→ Actions to take
**1.** Update the listing, starting at the line containing "pose: elev=202.2 azim=185.8" and ending at the end of the listing, by replacing "dist" with "distance" and leaving everything else unchanged. Leave the pictures out of your answer.
**2.** Write what comes next in the text on reversing a hardware BCH ECC engine, continuing from its final sentence.

[Begin Extract to read]

Rely on the hardware only in the write path

Using the hardware engine in the write path is fine (and possibly the quickest solution). Instead of trying to workaround the flaws of the read path, we can do the math by software to derive the syndrome in the read path and compare it with the one in the OOB section. If it does not match, it means we are facing an uncorrectable error. This is finally the solution that we have chosen. Of course, if we want to compare software and hardware calculated ECC bytes, we must find a way to reproduce the hardware calculations, and this is what we are going to explore in the next sections.

Reversing a hardware BCH ECC engine

There is already a BCH library in the Linux kernel on which we could rely on to compute BCH codes. What needed to be identified though, were the BCH initial parameters. In particular:

The BCH primary polynomial, from which is derived the generator polynomial. The latter is then used for the computation of BCH codes.
The range of data on which the derivation would apply.

There are several thousands possible primary polynomials with a form like x^3 + x^2 + 1. In order to represent these polynomials more easily by software, we use integers or binary arrays. In both cases, each bit represents the coefficient for the order of magnitude corresponding to its position. The above example could be represented by b1101 or 0xD.

[End Extract to read]
[Begin Given entries]

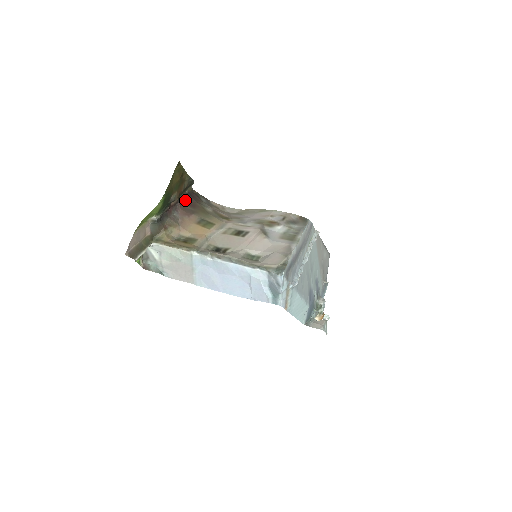
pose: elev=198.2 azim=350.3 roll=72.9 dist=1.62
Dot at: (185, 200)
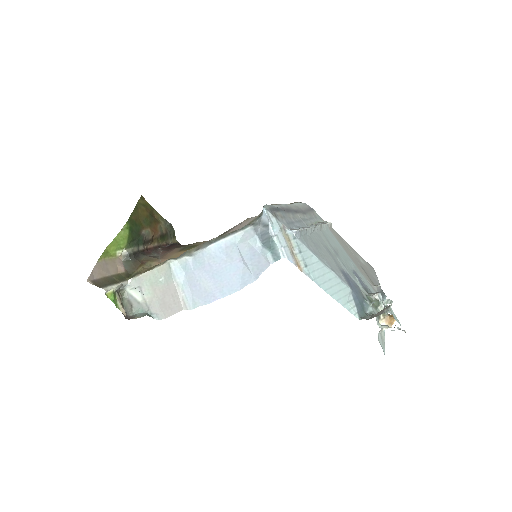
Dot at: (168, 247)
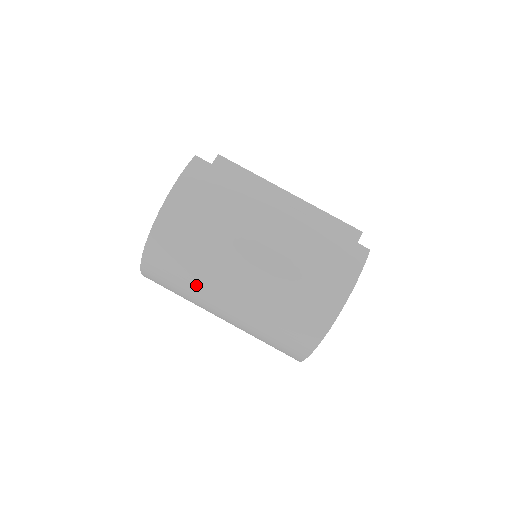
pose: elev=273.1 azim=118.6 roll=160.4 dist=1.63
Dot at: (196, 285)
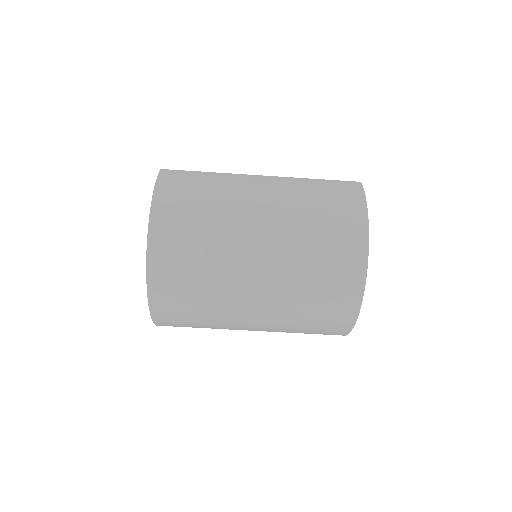
Dot at: (216, 287)
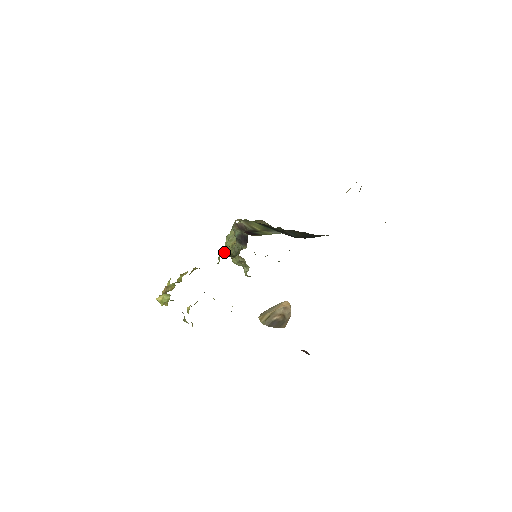
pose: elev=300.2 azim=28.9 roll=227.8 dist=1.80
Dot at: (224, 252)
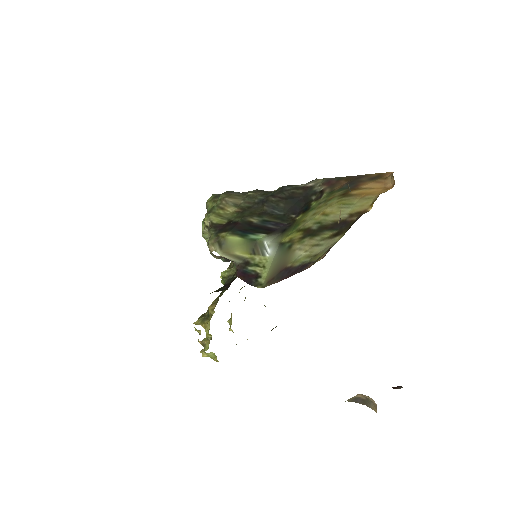
Dot at: occluded
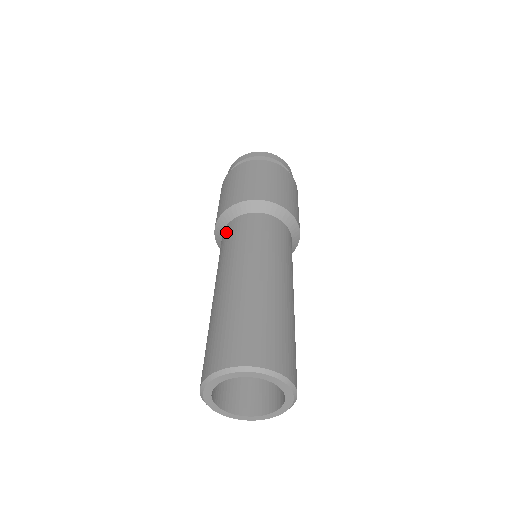
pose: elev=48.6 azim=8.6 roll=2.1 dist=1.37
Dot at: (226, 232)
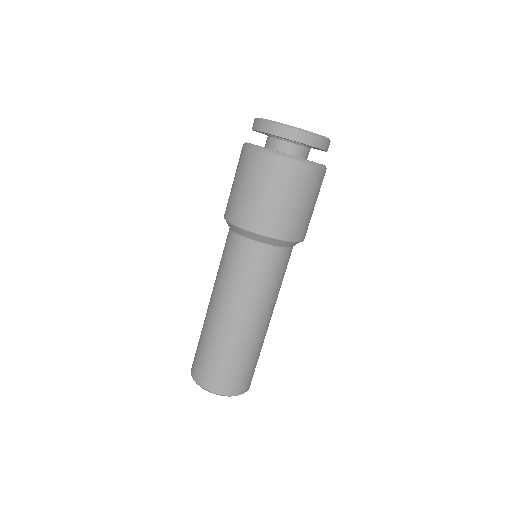
Dot at: (226, 239)
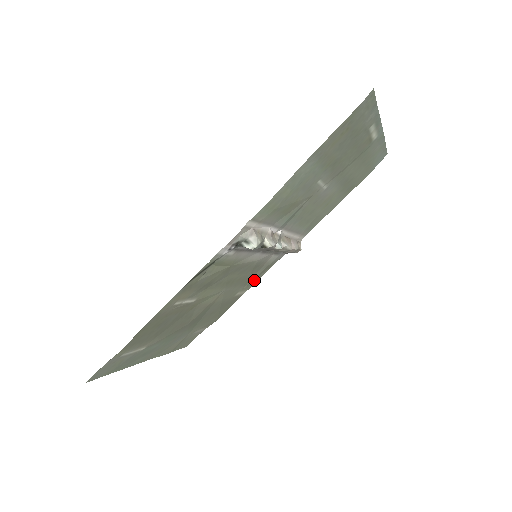
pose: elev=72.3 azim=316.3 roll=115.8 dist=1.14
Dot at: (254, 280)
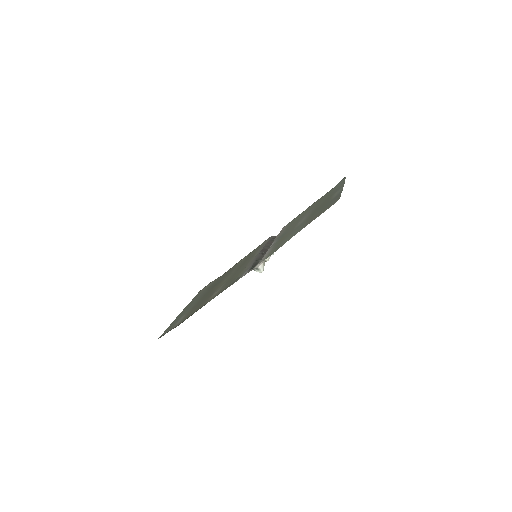
Dot at: (249, 254)
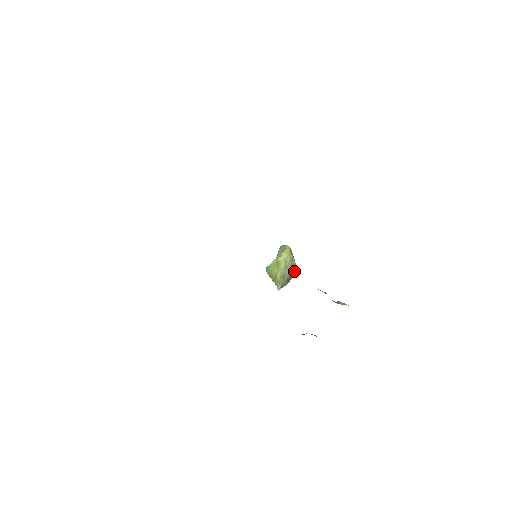
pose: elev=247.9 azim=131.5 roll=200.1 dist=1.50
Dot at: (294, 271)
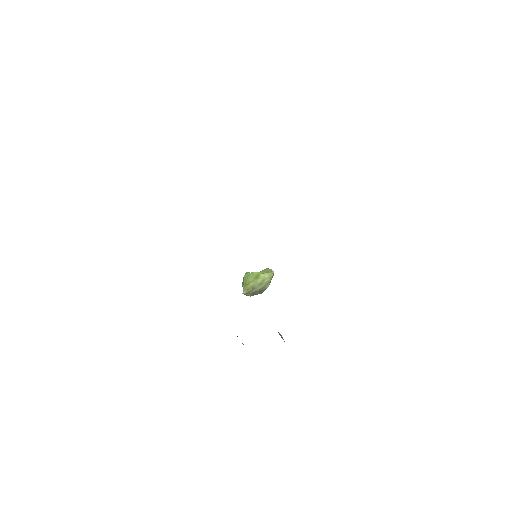
Dot at: (262, 292)
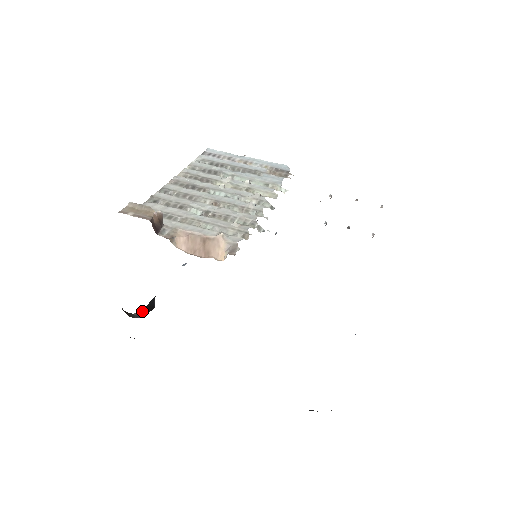
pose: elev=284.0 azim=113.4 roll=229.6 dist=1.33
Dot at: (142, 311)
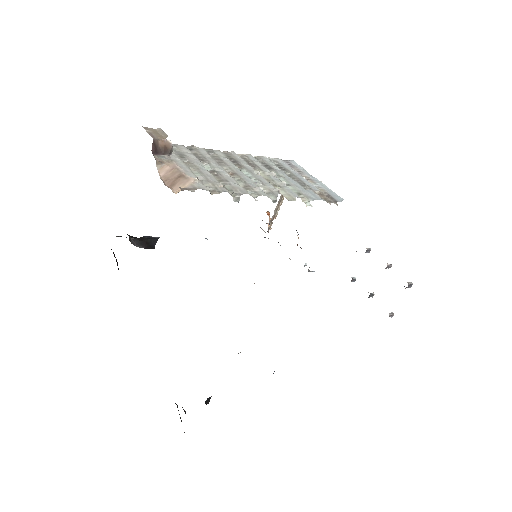
Dot at: (139, 241)
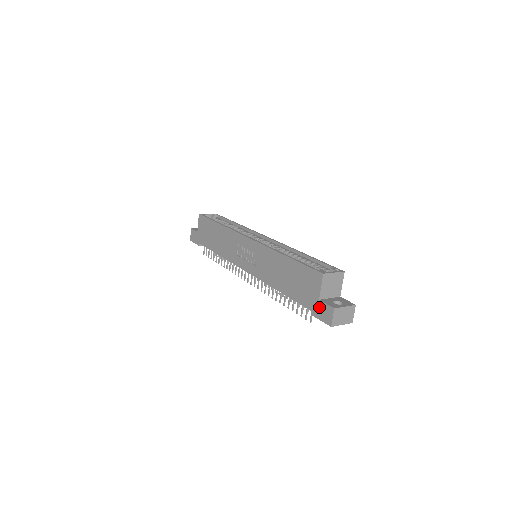
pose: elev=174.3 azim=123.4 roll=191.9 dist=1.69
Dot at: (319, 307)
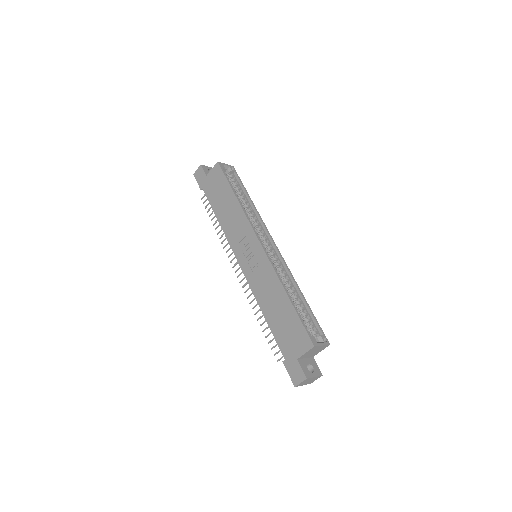
Dot at: (294, 364)
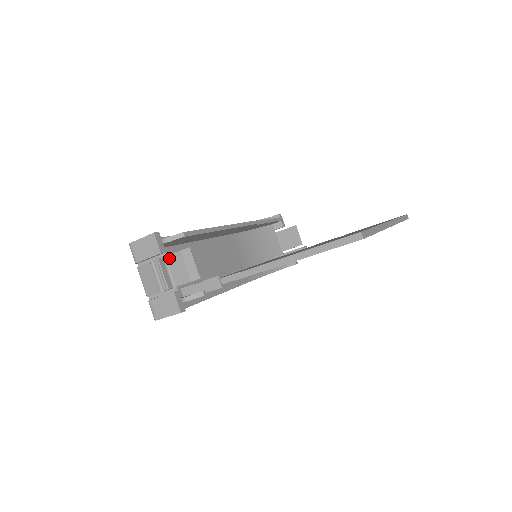
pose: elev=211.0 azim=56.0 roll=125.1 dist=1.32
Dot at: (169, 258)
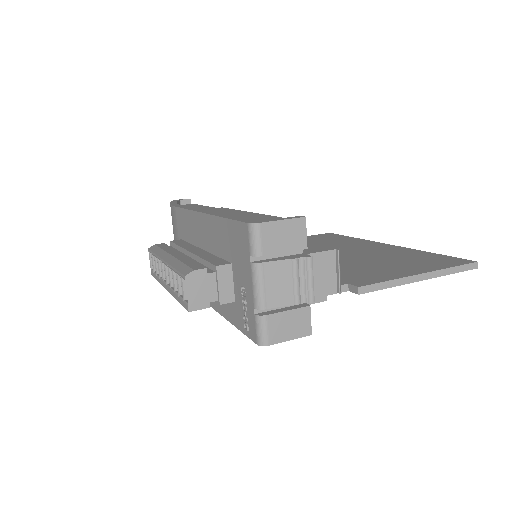
Dot at: (313, 257)
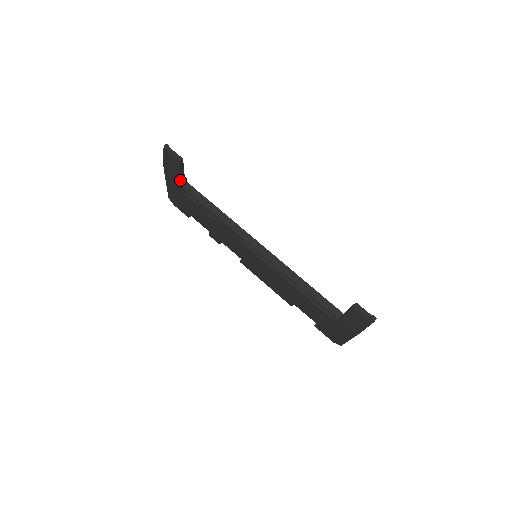
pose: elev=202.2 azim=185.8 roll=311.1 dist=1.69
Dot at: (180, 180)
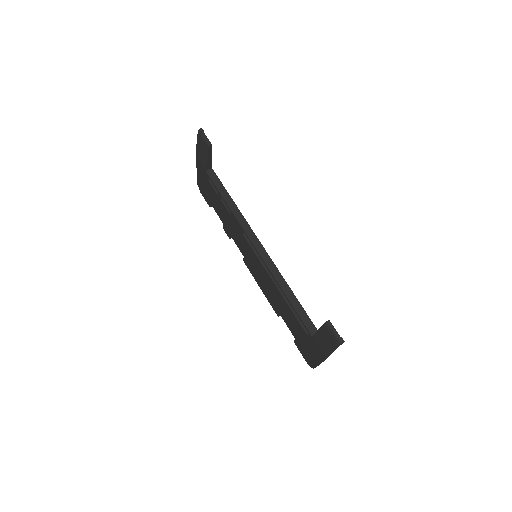
Dot at: (207, 166)
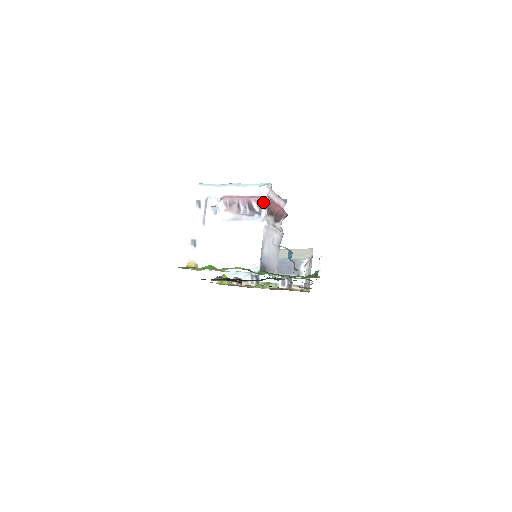
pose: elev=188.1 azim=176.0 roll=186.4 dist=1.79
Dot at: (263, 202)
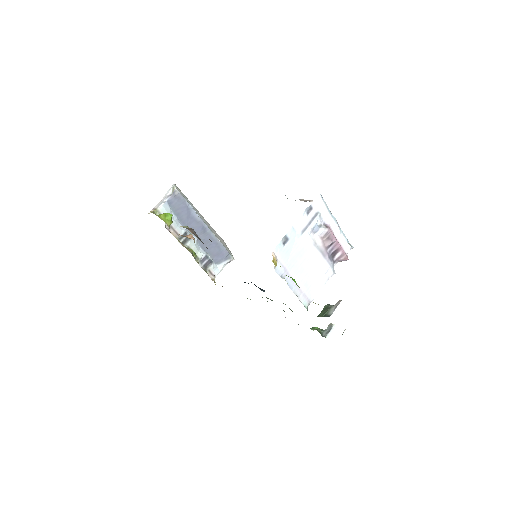
Dot at: (344, 258)
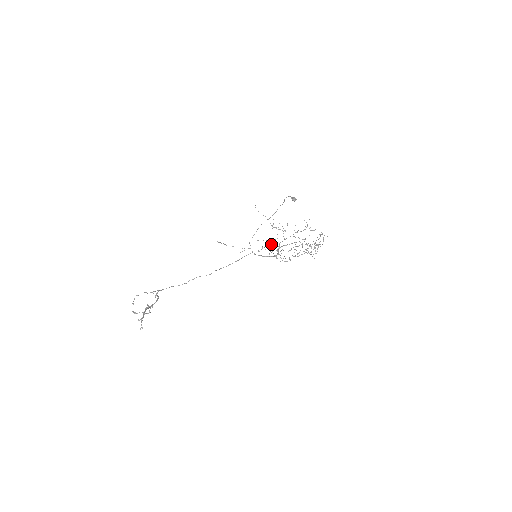
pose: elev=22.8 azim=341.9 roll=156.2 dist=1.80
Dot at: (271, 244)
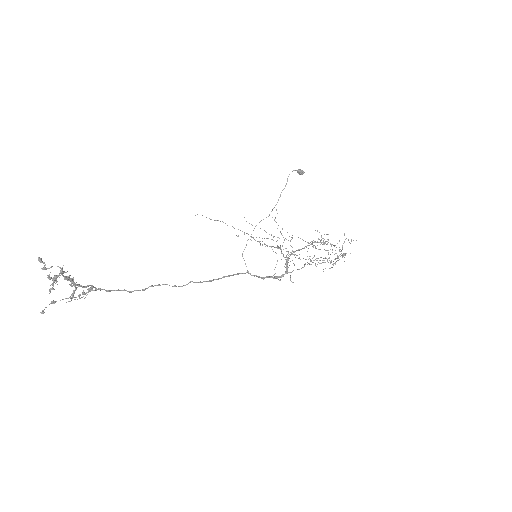
Dot at: (275, 247)
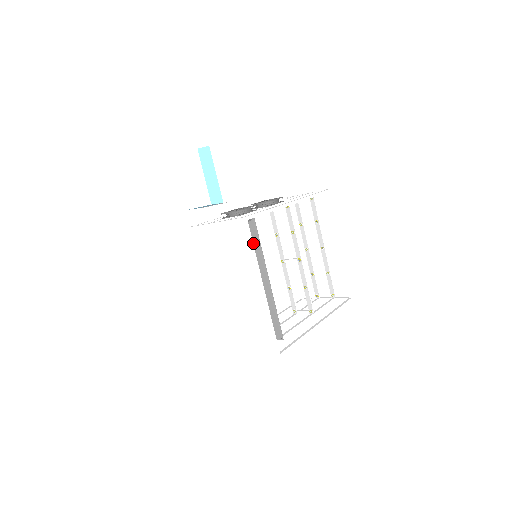
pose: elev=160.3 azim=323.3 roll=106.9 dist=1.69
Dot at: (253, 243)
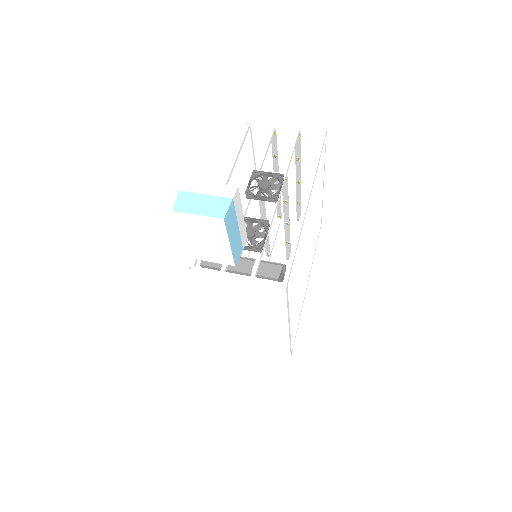
Dot at: occluded
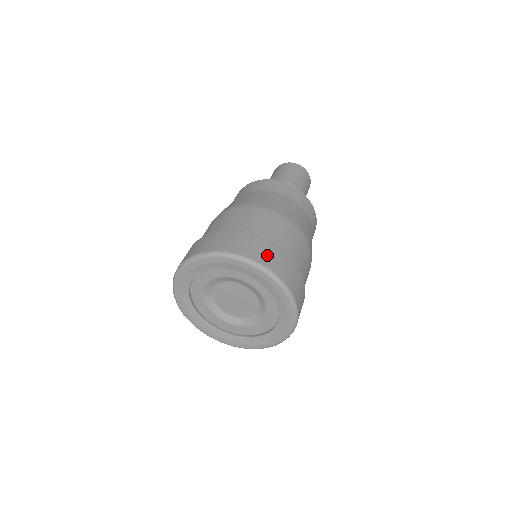
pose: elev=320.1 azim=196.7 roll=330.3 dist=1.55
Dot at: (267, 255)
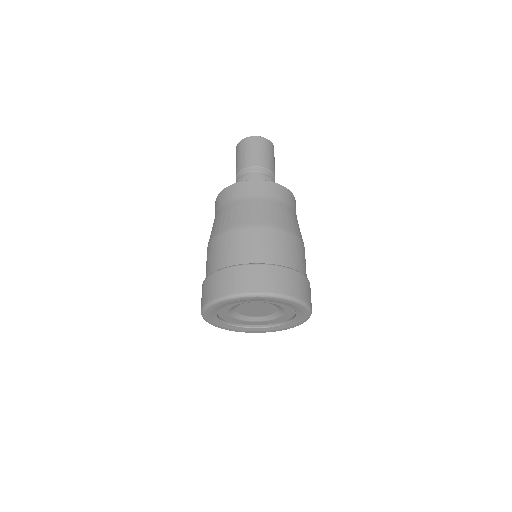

[End Given entries]

→ Outputs in order
**1.**
pose: elev=202.2 azim=185.8 roll=311.1 distance=1.69
Dot at: (180, 180)
Dot at: (207, 166)
pose: elev=188.1 azim=176.0 roll=186.4 distance=1.79
Dot at: (263, 202)
Dot at: (344, 258)
pose: elev=22.8 azim=341.9 roll=156.2 distance=1.80
Dot at: (271, 244)
Dot at: (275, 247)
pose: elev=160.3 azim=323.3 roll=106.9 distance=1.69
Dot at: (253, 243)
Dot at: occluded
pose: elev=320.1 azim=196.7 roll=330.3 distance=1.55
Dot at: (267, 255)

**2.**
For a given desired BCH code (ie. the ECC chunk size and hence its corresponding Gallois Field order), there is a limited range of possible primary polynomials which can be used. Given eccsize being the amount of data to protect, the Gallois Field order is the smallest integer m so that: 2^m > eccsize. Knowing m, one can check these tables to see examples of polynomials which could match (non exhaustive). The Arasan ECC engine supporting two possible ECC chunk sizes of 512 and 1024 bytes, we had to look at the tables for m = 13 and m = 14.

Given the required strength t, the number of needed parity bits p is: p = t x m.

The total amount of manipulated data (ECC chunk, parity bits, eventual padding) n, also called BCH codeword in papers, is: n = 2^m - 1.

Given the size of the codeword n and the number of parity bits p, it is then possible to derive the maximum message length k with: k = n - p.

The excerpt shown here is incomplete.